Monday, Mar. 05, 1973

Naughts and Crosses

By Mayo Mohs

Catholics

by BRIAN MOORE

107 pages. Holt, Rinehart & Winston.

$4.95.

The time is some uncertain date in the 1990s, and the sign of the cross has become an anachronism. A Third and Fourth Vatican Council have come and gone. The Vatican, now thoroughly embroiled in a highly ecumenical superchurch, dutifully processes assignments through World Ecumen Council headquarters in Amsterdam. Priests skitter about the world in gray-green denim fatigues, carrying musette bags and spreading a gospel of social revolution. The father general of an old monastic order called the Albanesians is preparing to preside over the first phases of a new ecumenical breakthrough: dialogue with the Buddhists.

Meanwhile, in Ireland, a score or so of monks dwell in an ancient monastery, living as if Vaticans II, III and IV had never occurred. They celebrate the ancient rite of Benediction. They believe that the Holy Mass is indeed a sacrifice, and what's more, they offer it in the forbidden language of Latin.
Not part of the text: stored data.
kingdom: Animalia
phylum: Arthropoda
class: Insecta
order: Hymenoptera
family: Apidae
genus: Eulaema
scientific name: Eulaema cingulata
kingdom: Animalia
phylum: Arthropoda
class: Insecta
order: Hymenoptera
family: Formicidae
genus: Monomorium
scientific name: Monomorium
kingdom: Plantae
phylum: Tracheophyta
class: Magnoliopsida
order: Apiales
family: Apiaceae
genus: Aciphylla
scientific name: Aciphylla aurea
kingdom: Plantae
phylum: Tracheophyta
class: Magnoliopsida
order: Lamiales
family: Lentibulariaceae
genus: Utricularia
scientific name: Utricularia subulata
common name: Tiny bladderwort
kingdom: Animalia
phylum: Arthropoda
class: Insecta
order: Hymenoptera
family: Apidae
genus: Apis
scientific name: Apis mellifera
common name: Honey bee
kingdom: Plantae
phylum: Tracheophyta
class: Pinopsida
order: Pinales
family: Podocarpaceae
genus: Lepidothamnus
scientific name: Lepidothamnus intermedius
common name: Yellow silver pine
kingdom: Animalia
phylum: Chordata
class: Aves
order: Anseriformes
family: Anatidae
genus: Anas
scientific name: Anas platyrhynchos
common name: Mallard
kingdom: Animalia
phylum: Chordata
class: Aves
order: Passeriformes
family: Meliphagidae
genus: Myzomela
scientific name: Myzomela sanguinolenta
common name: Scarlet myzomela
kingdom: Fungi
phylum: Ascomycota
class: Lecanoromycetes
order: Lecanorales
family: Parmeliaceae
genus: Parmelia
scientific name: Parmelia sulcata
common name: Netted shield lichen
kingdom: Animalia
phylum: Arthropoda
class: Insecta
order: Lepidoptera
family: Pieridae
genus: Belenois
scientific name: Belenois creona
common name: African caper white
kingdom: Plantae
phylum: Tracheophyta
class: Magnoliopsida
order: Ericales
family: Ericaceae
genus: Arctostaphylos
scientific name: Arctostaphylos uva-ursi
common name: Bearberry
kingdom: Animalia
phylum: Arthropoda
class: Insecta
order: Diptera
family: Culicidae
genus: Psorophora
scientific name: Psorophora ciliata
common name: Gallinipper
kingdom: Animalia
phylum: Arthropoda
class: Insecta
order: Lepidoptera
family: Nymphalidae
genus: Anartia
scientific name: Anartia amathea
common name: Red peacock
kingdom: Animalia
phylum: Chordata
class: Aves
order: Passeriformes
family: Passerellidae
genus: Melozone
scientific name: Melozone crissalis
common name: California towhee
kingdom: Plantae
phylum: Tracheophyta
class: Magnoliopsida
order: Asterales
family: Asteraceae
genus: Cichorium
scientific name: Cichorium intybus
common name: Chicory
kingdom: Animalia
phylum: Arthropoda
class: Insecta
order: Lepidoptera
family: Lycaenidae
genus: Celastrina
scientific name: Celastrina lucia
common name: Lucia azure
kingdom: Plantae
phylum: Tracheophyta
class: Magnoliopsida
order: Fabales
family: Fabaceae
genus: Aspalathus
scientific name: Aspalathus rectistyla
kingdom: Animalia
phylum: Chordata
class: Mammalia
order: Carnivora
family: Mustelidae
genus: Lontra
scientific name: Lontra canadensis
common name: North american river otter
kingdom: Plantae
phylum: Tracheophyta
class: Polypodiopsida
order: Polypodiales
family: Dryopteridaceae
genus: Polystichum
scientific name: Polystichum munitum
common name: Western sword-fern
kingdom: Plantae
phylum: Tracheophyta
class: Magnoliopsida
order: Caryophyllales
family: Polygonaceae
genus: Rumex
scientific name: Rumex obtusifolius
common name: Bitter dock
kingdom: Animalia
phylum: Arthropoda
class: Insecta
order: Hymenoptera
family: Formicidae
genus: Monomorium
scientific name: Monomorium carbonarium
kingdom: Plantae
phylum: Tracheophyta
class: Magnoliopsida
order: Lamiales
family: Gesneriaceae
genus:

They hear confessions in private, rather than granting the mass public absolutions that have become de rigueur. These bizarre rituals become an international cause celebre. Jumbo jets fly in from the States with fervid pilgrims hot for worship in the old way. Television crews arrive to broadcast the phenomenon to the world.

Rome uneasily dispatches a zealous young priest to correct the situation. He is a tough-minded, chillingly efficient young man named James Kinsella, who has been schooled in ecumenical diplomacy and trained in the dubious art of using power to revolutionary ends. Presenting the superchurch's problem to the old abbot, a man named Tomas O'Malley, Kinsella assures him smoothly that it is not a matter of heresy --merely one of creating "a uniform posture."

The contest between Kinsella and the abbot is the heart of Brian Moore's ironic but compassionate story, and it is at least part of the book's insistent fascination that Moore teases the reader for a while before the resolution becomes clear--or even explicable. If a Moore fan remembers the central crisis of the author's fine 1955 novel, The Lonely Passion of Judith Hearne, he may have a hint of an explanation, for the spiritual crisis of Judith Hearne and the faith of Abbot Tomas are similar.

For them both, the way to faith lies through the terror of no faith, and the only miracle is prayer.